Ruddy Thomas’ hit “Teach The World” was a a massive hit in England as well as “You Know How To Make Me Feel” by Susan Cadogan. It was Dean Fraser’s first production with his own money that brought that record out. For years I’ve been friends with DF, met at Reggae Susplash. Everytime I’d see him I’d give him a cassette, he’d ask ‘What’s happening in England?’ He loves the UK lovers rock sound, but he didn’t know that he was one of the guys that helped put it on the map.
Does he know the British artists?
He does. He’s worked with the Ras Ites, he knows Lloyd Brown. One thing he says, and I agree with him, is that if they want to survive, they have to go to Jamaica and record and get a Jamaican sound, a bit more uptempo. And I agree with him because you can’t be singing and playing music that sounds like it was made in 1986. You have to be fresh and unique and show growth.
(pictured: Dennis Bovel)
How is the instrumentation in lovers rock unique? Did Mad Professor play a role in the development of the lovers rock sound?
Mad Professor stuck to his guns, he experimented, he was an electronic genius. He tried to emulate the sound of Jamaica’s Channel One and put that quality in a lovers rock sound. He’s got classic lovers rock hits with Sandra Cross, Kofi, John McLean and on. He’s a lover of classic R&B and soul so he’s got those inluences. And he works with a genius musician called Black Steel who does a lot of the producing.

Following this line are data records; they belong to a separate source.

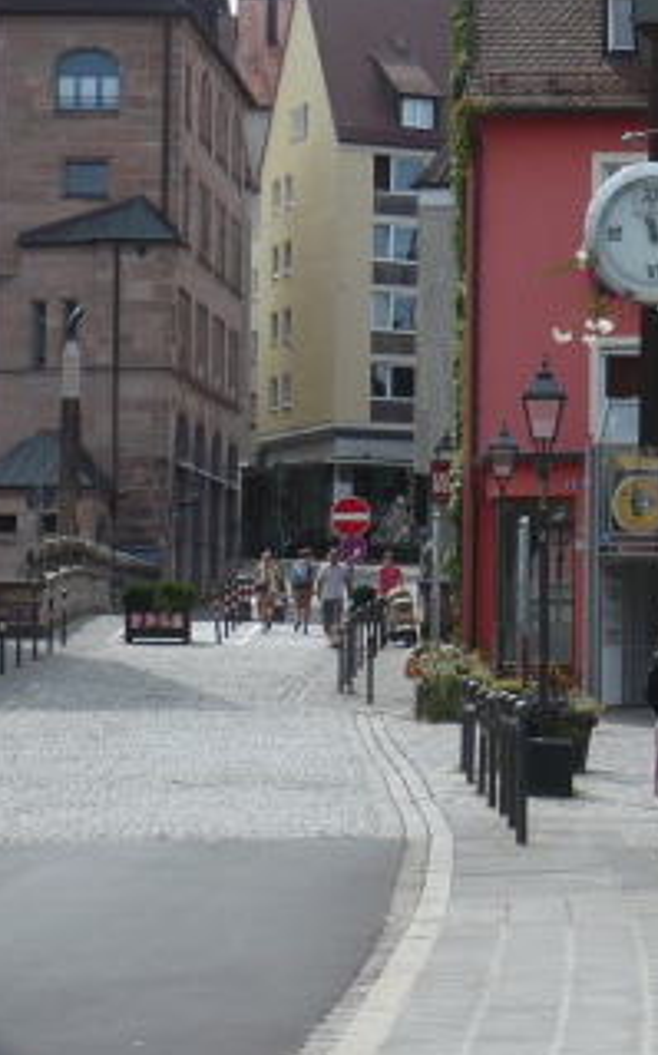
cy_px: 475
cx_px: 655
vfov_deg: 14.6
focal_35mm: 143
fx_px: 4109
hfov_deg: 9.1
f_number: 3.8
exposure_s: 1/800
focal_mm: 10.4
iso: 100
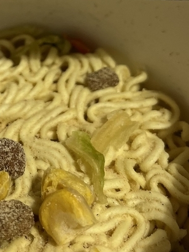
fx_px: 554
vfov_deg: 24.9
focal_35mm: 76
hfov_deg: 18.9
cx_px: 9
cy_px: 22
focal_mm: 5.1
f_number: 1.6
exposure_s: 1/100
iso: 125
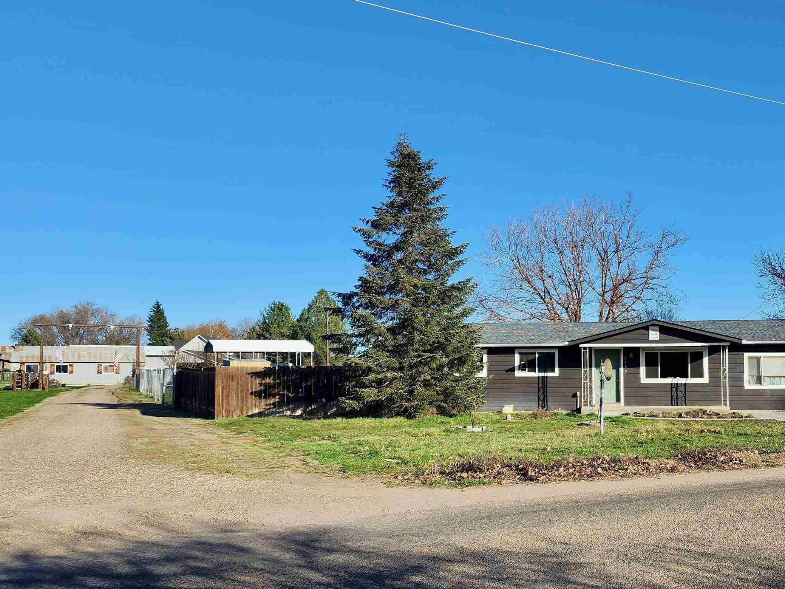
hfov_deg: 52.0
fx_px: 771
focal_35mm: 34
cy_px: 349
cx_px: 574
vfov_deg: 41.6
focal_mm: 6.4
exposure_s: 1/814
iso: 12
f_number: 1.8
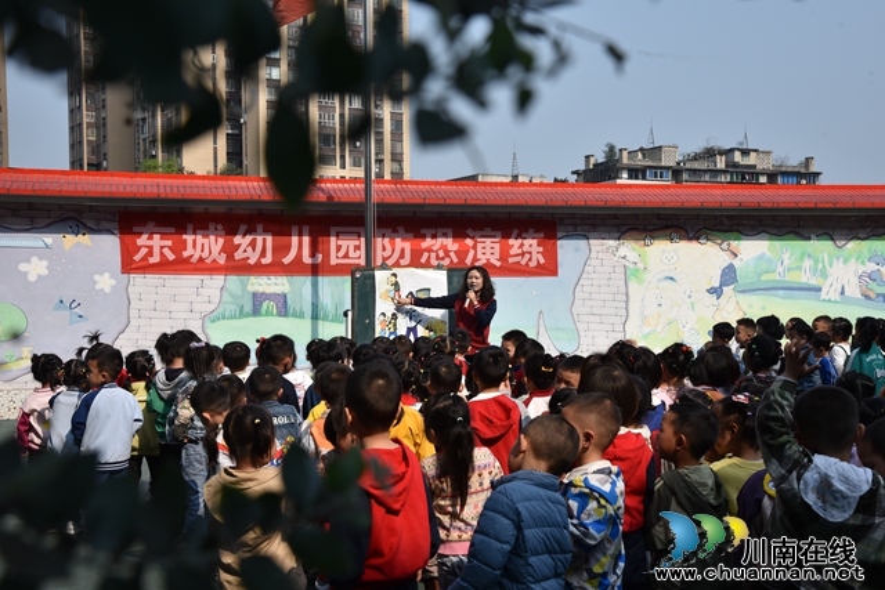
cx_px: 442
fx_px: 1229
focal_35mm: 50
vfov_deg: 27.0
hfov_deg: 39.6
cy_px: 295
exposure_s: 1/500
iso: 400
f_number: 11
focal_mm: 50
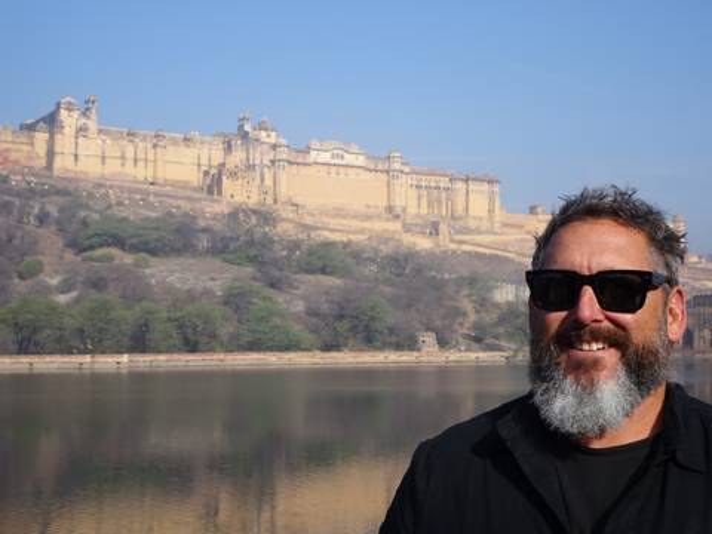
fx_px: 1152
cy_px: 267
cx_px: 356
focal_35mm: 56
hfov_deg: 34.3
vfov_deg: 26.1
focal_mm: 9.52
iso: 80
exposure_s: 1/640
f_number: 4.5
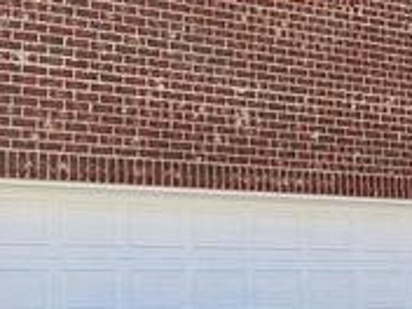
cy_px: 231
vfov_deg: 27.2
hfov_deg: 34.5
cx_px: 54
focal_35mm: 53
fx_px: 631
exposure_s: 1/717
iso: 40
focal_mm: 2.22
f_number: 2.2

Do you think artists like Police and Culture Club were directly influenced by lovers rock?
I’d agree with that. They also grew up with it so they were influenced by it. A lot of the reggae musicians of that era crossed over into the pop and new wave scenes, including Black Steel and Denis Bovell – they were producing different music as well.
Tell me more about Brown Sugar:
Brown Sugar was three women, and included Caron Wheeler from Soul II Soul, Kofi – they were on the Lovers Rock label. “In Love With A Dreadlocks” was one of the first records I ever bought. It was good. They were one of the most popular singing groups in the lovers rock scene.
Why is lovers rock a UK thing?
The term lovers rock was made in England. It’s a product that we developed. It is a fusion of different music. Artists like Gregory Isaacs took it over to Jamaica and called it lovers rock. It was all reggae at one time but the English sound is a little different. We has Steel Pulse and Aswad and that was like the [UK] roots stuff, but [lovers rock] was a distinctively different sound. There’s only a few singers from Jamaica that could fit into the UK style lovers rock category, like Al Campbell, Freddy McGregor, Dennis Brown, Sugar Minott and Gregory Isaacs. They had their hits but they had to change their music to do it.
Who are you checking for now in the British reggae scene?
Peter Hunnigale, Lloyd Brown, Peter Spence, Michael Gordon, Vivian Jones, and Nerious Joseph – he’s a very underrated singer. Those are the most consistent singers.
What was the high point of lovers rock music?
The music from the late-70s early-80s. It made you feel good.
Did it foster a sense of Black British pride?
Definitely because it was one of the first things you could point to and say “that sounds different and is British made.” This is more a distinct British thing than say British R&B. Lovers rock is a British expression.